Extract provided
********
Atlanta’s bid committee agreed to a lengthy and pricey list of NFL requirements — and tacked on a few other things the league didn’t request — in securing the 2019 Super Bowl for the new Mercedes-Benz Stadium.
The Atlanta Journal-Constitution obtained hundreds of pages of bid documents that provide a rare window into the complex and costly competition to host the nation’s biggest sporting event. Atlanta was named the site of the February 2019 game in a vote by NFL owners late last month.
The documents, obtained through an open-records request, demonstrate the NFL’s aggressive demands for potential Super Bowl host cities and the league’s expectation that the cities will comply to get the game. For Super Bowl LIII here, public and private money will be used to provide the following, and much more, to the NFL at no charge:
- Hotel rooms for eight nights for each participating team, including 150 standard rooms, two “Presidential” suites and five other suites.
********
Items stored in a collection
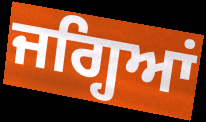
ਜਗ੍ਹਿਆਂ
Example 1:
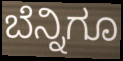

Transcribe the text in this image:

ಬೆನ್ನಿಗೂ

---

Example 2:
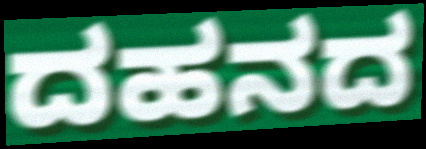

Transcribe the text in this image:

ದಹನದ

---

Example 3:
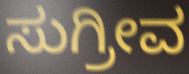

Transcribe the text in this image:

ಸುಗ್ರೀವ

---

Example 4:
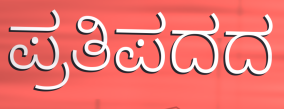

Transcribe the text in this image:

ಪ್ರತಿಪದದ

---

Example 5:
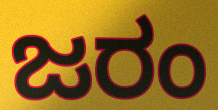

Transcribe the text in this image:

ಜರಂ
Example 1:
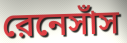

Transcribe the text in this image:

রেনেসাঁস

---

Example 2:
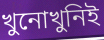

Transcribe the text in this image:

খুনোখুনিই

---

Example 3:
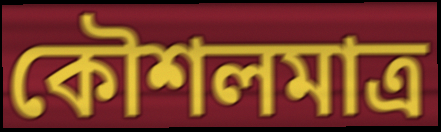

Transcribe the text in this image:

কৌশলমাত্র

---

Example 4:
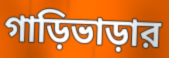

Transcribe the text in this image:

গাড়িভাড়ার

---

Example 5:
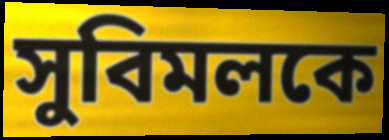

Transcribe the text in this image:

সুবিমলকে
********
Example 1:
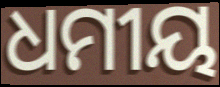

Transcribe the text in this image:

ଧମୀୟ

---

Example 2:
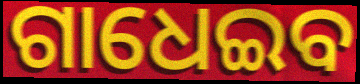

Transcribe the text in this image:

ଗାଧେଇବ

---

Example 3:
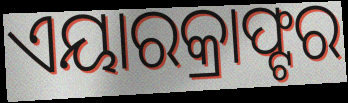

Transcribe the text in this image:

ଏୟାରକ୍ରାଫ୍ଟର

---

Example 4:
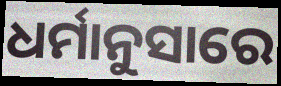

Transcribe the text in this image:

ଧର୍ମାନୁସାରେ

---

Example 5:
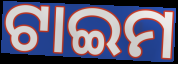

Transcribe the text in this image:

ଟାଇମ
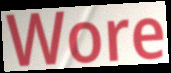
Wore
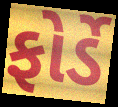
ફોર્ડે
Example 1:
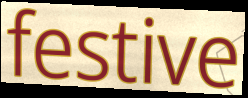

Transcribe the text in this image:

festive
********
Problems to work on
[1] In the article on Atlanta's Super Bowl bid, how did the newspaper get the bid documents?
[2] Carry on the article about Atlanta's Super Bowl bid, picking up after its last line.
The records were drawn from a different source than the article.

Expected results
[1] Through an open-records request.

[2]
- Rent-free use of Mercedes-Benz Stadium for the game and of other venues for ancillary events.
- Assignment of 10 security officers to each team hotel during the day and five during the night, as well as police escorts for the team owners to and from the game.
- Approximately 10,000 parking spaces for game-day use, with the NFL retaining the parking revenue.
- A wide range of lesser items, such as installing up to 2,000 banners on street poles and setting up a “social media monitoring and response center.”
Those were among many NFL “specifications” sought from all cities bidding to host the Super Bowl and accepted in the Atlanta bid.
Another key requirement, also accepted in the Atlanta bid, was that the league will retain all revenue from ticket sales. Even the host committee will have to buy its tickets — up to 750 of them — at face value.
In addition to meeting almost all of the league’s specifications, occasionally with slight revisions, Atlanta’s bid added a short list of “enhancements” — sweeteners intended to make the bid stand out from others.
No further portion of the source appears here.